Today, the Chairman of the RAC in Region Five, Omadat Chandan overruled the legal submissions made by attorney-at-law and Opposition Member of Parliament, Anil Nandlall, in which he challenged – on behalf of the farmers – the soundness of the RAC’s establishment.

Nandlall proffered arguments that the Committee was not properly constituted; the Chairman was not properly appointed and not qualified to chair the Committee; and that the Chairman “suffers from institutional bias.”

The lawyer argued that the Rice Security of Tenure Act provides that the Chairman, once not a Magistrate, must be appointed by the Minister of Agriculture upon the advice of the Judicial Service Commission (JSC) and, must possess such qualifications prescribed by the Minister and approved by the JSC.

The Chairman is not a magistrate. However, his appointment, Nandlall said, is not in keeping with the act.

Chandan was appointed on June 27, 2018. At the time, there was no JSC. The last JSC expired on September 12, 2017, nearly a year before.

Nandlall, in a missive to the media, said that Chandan produced no evidence of any interaction between the Minister and the JSC. Yet he claims that he was properly appointed.

Secondly, as it regards to bias, Nandlall claimed that the Chairman is the Corporate Secretary of the National Drainage and Irrigation Authority (NDIA), an agency that falls within the purview of the Minister and the Ministry of Agriculture. So does the Mahaica Mahaicony Abary Development Authority (MMA-DA), the agency that sued the farmers.

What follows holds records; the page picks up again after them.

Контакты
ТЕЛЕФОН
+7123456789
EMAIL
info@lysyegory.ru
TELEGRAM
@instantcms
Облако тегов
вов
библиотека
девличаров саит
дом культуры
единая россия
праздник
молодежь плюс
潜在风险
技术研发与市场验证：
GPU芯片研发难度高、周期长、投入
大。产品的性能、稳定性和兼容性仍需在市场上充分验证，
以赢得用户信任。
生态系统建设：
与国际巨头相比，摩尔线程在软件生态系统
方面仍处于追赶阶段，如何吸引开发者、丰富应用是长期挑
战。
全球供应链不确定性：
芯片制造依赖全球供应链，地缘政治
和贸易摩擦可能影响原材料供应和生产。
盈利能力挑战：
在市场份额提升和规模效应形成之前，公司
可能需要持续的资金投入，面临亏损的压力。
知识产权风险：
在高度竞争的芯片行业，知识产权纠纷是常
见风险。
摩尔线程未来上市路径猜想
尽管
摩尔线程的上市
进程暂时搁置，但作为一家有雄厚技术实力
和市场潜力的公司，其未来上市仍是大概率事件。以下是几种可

Further to that, Nandlall said that the RAC Chairman operated out of an office located in the Ministry of Agriculture Head Office, where the Minister’s office is also located. Also, the Chairman reportedly drives a motor vehicle that bears the emblem “Ministry of Agriculture”.

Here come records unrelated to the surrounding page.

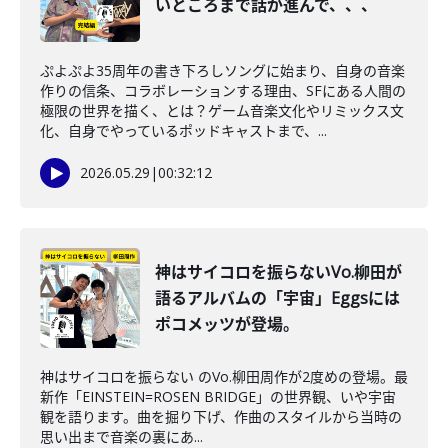
いところまで話が進んで、、、
ぷよぷよ35周年の書き下ろしソングに始まり、自身の音楽
作りの信条、コラボレーションする理由、SFにある人間の
極限の世界を描く、とは？ゲーム音楽文化やリミックス文
化、自身でやっているポッドキャストまで、...
2026.05.29
|
00:32:12
神はサイコロを振らないVo.柳田が
語るアルバムの「宇宙」Eggsには
ポコメッツが登場。
神はサイコロを振らない のVo.柳田周作が2度めの登場。最
新作「EINSTEIN=ROSEN BRIDGE」の世界観、いや宇宙
観を語ります。曲を掘り下げ、作曲のスタイルから当時の
思い出まで音楽の裏にあ...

All of this was put in affidavit evidence and supporting photographs before the Committee, Nandlall wrote on behalf of the farmers.

The attorney surmised that the Minister of Agriculture “appoint[ed] either an employee, or an associate of his Ministry, who holds a position in an agency within his Ministry, to preside over legal proceedings filed by another agency within the same Ministry.”

“After he (RAC Chairman) overruled my submissions, I requested the Chairman to adjourn the proceedings on the ground that I will challenge his decision in the High Court. The Chairman refused to adjourn the hearing and said, “I can do what I want” and boldly proceeded to deal with the cases before him. The farmers and I immediately left the precincts of the Committee,” Nandlall said.